Records excerpted from a collection
· · · · · · ·
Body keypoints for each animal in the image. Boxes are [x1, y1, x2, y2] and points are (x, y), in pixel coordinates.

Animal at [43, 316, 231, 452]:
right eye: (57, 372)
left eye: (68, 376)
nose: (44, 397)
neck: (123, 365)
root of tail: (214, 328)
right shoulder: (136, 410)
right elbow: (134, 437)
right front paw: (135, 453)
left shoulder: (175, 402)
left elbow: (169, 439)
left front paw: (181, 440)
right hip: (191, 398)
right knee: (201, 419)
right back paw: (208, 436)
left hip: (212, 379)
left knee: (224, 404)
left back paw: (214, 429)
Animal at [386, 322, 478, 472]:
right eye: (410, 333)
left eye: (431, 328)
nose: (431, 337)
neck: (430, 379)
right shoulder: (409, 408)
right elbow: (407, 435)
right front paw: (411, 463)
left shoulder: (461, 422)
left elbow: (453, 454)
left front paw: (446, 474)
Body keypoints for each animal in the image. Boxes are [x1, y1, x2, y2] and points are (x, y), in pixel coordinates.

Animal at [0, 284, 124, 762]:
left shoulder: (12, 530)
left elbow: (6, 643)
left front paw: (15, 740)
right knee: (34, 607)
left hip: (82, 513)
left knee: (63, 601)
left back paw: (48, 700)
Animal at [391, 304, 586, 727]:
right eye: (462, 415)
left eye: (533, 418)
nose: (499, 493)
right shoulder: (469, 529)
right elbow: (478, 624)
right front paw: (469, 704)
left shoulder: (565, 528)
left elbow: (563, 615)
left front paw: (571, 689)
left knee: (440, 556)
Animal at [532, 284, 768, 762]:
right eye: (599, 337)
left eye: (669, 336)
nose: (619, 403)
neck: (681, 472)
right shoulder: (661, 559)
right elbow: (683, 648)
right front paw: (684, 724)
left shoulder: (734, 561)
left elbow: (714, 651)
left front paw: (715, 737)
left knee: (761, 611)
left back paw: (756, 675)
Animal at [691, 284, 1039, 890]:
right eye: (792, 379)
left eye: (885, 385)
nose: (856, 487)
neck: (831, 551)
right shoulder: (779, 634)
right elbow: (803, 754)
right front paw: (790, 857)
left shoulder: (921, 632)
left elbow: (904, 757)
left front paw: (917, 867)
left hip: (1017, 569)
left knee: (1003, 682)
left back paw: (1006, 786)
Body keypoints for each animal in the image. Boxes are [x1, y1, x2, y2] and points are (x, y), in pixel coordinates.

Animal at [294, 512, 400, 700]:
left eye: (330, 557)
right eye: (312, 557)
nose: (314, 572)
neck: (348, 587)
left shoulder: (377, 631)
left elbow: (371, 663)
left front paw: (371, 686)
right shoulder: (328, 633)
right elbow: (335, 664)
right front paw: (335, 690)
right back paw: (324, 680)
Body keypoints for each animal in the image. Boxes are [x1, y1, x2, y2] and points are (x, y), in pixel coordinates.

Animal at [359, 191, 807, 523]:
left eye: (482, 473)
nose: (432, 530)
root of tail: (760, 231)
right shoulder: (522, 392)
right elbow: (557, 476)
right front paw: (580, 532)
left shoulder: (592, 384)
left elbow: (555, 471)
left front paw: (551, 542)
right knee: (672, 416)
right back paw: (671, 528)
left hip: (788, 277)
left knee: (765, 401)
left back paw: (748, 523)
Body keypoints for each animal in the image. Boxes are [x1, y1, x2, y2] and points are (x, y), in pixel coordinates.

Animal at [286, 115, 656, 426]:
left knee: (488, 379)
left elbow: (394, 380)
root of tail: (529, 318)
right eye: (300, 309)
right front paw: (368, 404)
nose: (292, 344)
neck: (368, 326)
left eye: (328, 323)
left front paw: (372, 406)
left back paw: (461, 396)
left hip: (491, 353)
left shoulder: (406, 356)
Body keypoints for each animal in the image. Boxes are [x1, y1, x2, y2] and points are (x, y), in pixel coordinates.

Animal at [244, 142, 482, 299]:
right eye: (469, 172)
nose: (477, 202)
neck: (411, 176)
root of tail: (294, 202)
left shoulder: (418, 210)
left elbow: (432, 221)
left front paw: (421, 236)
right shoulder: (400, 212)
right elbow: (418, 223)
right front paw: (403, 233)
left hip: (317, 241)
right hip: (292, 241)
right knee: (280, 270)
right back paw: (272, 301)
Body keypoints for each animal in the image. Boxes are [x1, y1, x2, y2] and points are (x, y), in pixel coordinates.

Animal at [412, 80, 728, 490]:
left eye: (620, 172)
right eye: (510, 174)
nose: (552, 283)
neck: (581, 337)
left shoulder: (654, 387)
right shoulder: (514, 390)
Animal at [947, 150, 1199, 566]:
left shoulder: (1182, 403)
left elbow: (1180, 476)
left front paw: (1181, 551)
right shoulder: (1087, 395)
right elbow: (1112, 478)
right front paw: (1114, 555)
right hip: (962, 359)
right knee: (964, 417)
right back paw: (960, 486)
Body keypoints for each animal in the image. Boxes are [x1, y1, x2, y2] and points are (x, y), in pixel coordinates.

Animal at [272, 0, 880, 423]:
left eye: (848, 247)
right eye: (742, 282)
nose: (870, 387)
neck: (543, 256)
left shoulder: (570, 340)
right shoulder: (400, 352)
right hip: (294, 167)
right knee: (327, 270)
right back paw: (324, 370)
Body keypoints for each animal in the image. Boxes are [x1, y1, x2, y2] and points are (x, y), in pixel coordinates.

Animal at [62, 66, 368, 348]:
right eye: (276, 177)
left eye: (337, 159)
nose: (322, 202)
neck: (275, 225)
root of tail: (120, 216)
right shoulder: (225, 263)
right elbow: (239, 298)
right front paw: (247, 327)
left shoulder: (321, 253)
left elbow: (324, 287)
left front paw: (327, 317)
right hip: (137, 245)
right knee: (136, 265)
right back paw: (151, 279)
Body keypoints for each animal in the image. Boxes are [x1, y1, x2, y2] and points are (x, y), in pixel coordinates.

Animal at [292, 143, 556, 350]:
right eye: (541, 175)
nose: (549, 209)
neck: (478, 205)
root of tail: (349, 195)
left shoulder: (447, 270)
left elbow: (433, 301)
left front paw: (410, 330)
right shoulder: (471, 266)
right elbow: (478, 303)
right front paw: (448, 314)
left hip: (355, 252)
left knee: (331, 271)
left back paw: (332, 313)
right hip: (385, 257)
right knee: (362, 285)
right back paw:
· · · · · · ·
What needs to be done:
Your task is to retype all of the lines above exactly.

Finished task:
Body keypoints for each animal in the image. Boxes are [x1, y1, x2, y2] and points are (x, y), in pixel coordinates.

Animal at [43, 316, 231, 452]:
right eye: (57, 372)
left eye: (68, 376)
nose: (44, 397)
neck: (123, 365)
root of tail: (214, 328)
right shoulder: (136, 410)
right elbow: (134, 437)
right front paw: (135, 453)
left shoulder: (175, 402)
left elbow: (169, 439)
left front paw: (181, 440)
right hip: (191, 398)
right knee: (201, 419)
right back paw: (208, 436)
left hip: (212, 379)
left knee: (224, 404)
left back paw: (214, 429)
Animal at [386, 322, 478, 472]:
right eye: (410, 333)
left eye: (431, 328)
nose: (431, 337)
neck: (430, 379)
right shoulder: (409, 408)
right elbow: (407, 435)
right front paw: (411, 463)
left shoulder: (461, 422)
left elbow: (453, 454)
left front paw: (446, 474)
Body keypoints for each animal in the image. Boxes are [x1, y1, x2, y2] and points are (x, y), in pixel coordinates.

Animal at [0, 284, 124, 762]:
left shoulder: (12, 530)
left elbow: (6, 643)
left front paw: (15, 740)
right knee: (34, 607)
left hip: (82, 513)
left knee: (63, 601)
left back paw: (48, 700)
Animal at [391, 304, 586, 727]:
right eye: (462, 415)
left eye: (533, 418)
nose: (499, 493)
right shoulder: (469, 529)
right elbow: (478, 624)
right front paw: (469, 704)
left shoulder: (565, 528)
left elbow: (563, 615)
left front paw: (571, 689)
left knee: (440, 556)
Animal at [532, 284, 768, 762]:
right eye: (599, 337)
left eye: (669, 336)
nose: (619, 403)
neck: (681, 472)
right shoulder: (661, 559)
right elbow: (683, 648)
right front paw: (684, 724)
left shoulder: (734, 561)
left elbow: (714, 651)
left front paw: (715, 737)
left knee: (761, 611)
left back paw: (756, 675)
Animal at [691, 284, 1039, 890]:
right eye: (792, 379)
left eye: (885, 385)
nose: (856, 487)
neck: (831, 551)
right shoulder: (779, 634)
right elbow: (803, 754)
right front paw: (790, 857)
left shoulder: (921, 632)
left elbow: (904, 757)
left front paw: (917, 867)
left hip: (1017, 569)
left knee: (1003, 682)
left back paw: (1006, 786)
Body keypoints for each animal in the image. Boxes are [x1, y1, x2, y2] and points are (x, y), in pixel coordinates.

Animal at [294, 512, 400, 700]:
left eye: (330, 557)
right eye: (312, 557)
nose: (314, 572)
neck: (348, 587)
left shoulder: (377, 631)
left elbow: (371, 663)
left front paw: (371, 686)
right shoulder: (328, 633)
right elbow: (335, 664)
right front paw: (335, 690)
right back paw: (324, 680)
Body keypoints for each animal in the image. Boxes are [x1, y1, x2, y2] and points are (x, y), in pixel coordinates.

Animal at [359, 191, 807, 523]:
left eye: (482, 473)
nose: (432, 530)
root of tail: (760, 231)
right shoulder: (522, 392)
right elbow: (557, 476)
right front paw: (580, 532)
left shoulder: (592, 384)
left elbow: (555, 471)
left front paw: (551, 542)
right knee: (672, 416)
right back paw: (671, 528)
left hip: (788, 277)
left knee: (765, 401)
left back paw: (748, 523)
Body keypoints for each animal in the image. Boxes are [x1, y1, x2, y2] and points are (x, y), in pixel coordinates.

Animal at [286, 115, 656, 426]:
left knee: (488, 379)
left elbow: (394, 380)
root of tail: (529, 318)
right eye: (300, 309)
right front paw: (368, 404)
nose: (292, 344)
neck: (368, 326)
left eye: (328, 323)
left front paw: (372, 406)
left back paw: (461, 396)
left hip: (491, 353)
left shoulder: (406, 356)
Body keypoints for each animal in the image. Boxes are [x1, y1, x2, y2] and points are (x, y), in pixel coordinates.

Animal at [244, 142, 482, 299]:
right eye: (469, 172)
nose: (477, 202)
neck: (411, 176)
root of tail: (294, 202)
left shoulder: (418, 210)
left elbow: (432, 221)
left front paw: (421, 236)
right shoulder: (400, 212)
right elbow: (418, 223)
right front paw: (403, 233)
left hip: (317, 241)
right hip: (292, 241)
right knee: (280, 270)
right back paw: (272, 301)
Body keypoints for each animal in the image. Boxes are [x1, y1, x2, y2] and points are (x, y), in pixel coordinates.

Animal at [412, 80, 728, 490]:
left eye: (620, 172)
right eye: (510, 174)
nose: (552, 283)
neck: (581, 337)
left shoulder: (654, 387)
right shoulder: (514, 390)
Animal at [947, 150, 1199, 566]:
left shoulder: (1182, 403)
left elbow: (1180, 476)
left front paw: (1181, 551)
right shoulder: (1087, 395)
right elbow: (1112, 478)
right front paw: (1114, 555)
right hip: (962, 359)
right knee: (964, 417)
right back paw: (960, 486)
Body keypoints for each animal in the image. Boxes are [x1, y1, x2, y2] and points are (x, y), in pixel coordinates.

Animal at [272, 0, 880, 423]:
left eye: (848, 247)
right eye: (742, 282)
nose: (870, 387)
neck: (543, 256)
left shoulder: (570, 340)
right shoulder: (400, 352)
right hip: (294, 167)
right knee: (327, 270)
right back paw: (324, 370)
Body keypoints for each animal in the image. Boxes are [x1, y1, x2, y2] and points are (x, y), in pixel coordinates.

Animal at [62, 66, 368, 348]:
right eye: (276, 177)
left eye: (337, 159)
nose: (322, 202)
neck: (275, 225)
root of tail: (120, 216)
right shoulder: (225, 263)
right elbow: (239, 298)
right front paw: (247, 327)
left shoulder: (321, 253)
left elbow: (324, 287)
left front paw: (327, 317)
right hip: (137, 245)
right knee: (136, 265)
right back paw: (151, 279)
Body keypoints for each animal in the image. Boxes are [x1, y1, x2, y2] and points are (x, y), in pixel coordinates.

Animal at [292, 143, 556, 350]:
right eye: (541, 175)
nose: (549, 209)
neck: (478, 205)
root of tail: (349, 195)
left shoulder: (447, 270)
left elbow: (433, 301)
left front paw: (410, 330)
right shoulder: (471, 266)
right elbow: (478, 303)
right front paw: (448, 314)
left hip: (355, 252)
left knee: (331, 271)
left back paw: (332, 313)
right hip: (385, 257)
right knee: (362, 285)
right back paw:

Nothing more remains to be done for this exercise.